# Work required:
Using the records below, write out again exactly the lines that begin at the line containing "nose: (141, 28)" and end at the line containing "right knee: (30, 200)", and no other lines.

#### Listed entries ####

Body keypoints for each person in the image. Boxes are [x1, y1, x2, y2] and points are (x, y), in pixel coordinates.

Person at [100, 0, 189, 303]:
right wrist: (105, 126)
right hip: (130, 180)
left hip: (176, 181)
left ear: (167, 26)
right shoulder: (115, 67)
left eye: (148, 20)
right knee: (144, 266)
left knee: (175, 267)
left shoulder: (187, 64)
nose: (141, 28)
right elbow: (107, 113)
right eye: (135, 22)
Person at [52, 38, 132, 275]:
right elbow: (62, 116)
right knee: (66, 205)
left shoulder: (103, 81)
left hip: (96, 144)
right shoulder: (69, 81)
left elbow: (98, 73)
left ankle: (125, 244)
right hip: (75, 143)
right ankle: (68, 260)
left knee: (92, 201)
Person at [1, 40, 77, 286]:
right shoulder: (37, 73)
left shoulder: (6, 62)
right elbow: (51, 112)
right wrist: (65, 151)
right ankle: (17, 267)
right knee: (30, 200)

####
#### Listed entries ####

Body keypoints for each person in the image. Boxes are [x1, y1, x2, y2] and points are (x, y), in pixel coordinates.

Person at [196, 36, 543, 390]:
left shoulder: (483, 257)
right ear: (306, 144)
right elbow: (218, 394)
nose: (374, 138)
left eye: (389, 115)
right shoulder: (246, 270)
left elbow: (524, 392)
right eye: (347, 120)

####

# Solution to this task:
nose: (141, 28)
right elbow: (107, 113)
right eye: (135, 22)
Person at [52, 38, 132, 275]:
right elbow: (62, 116)
right knee: (66, 205)
left shoulder: (103, 81)
left hip: (96, 144)
right shoulder: (69, 81)
left elbow: (98, 73)
left ankle: (125, 244)
right hip: (75, 143)
right ankle: (68, 260)
left knee: (92, 201)
Person at [1, 40, 77, 286]:
right shoulder: (37, 73)
left shoulder: (6, 62)
right elbow: (51, 112)
right wrist: (65, 151)
right ankle: (17, 267)
right knee: (30, 200)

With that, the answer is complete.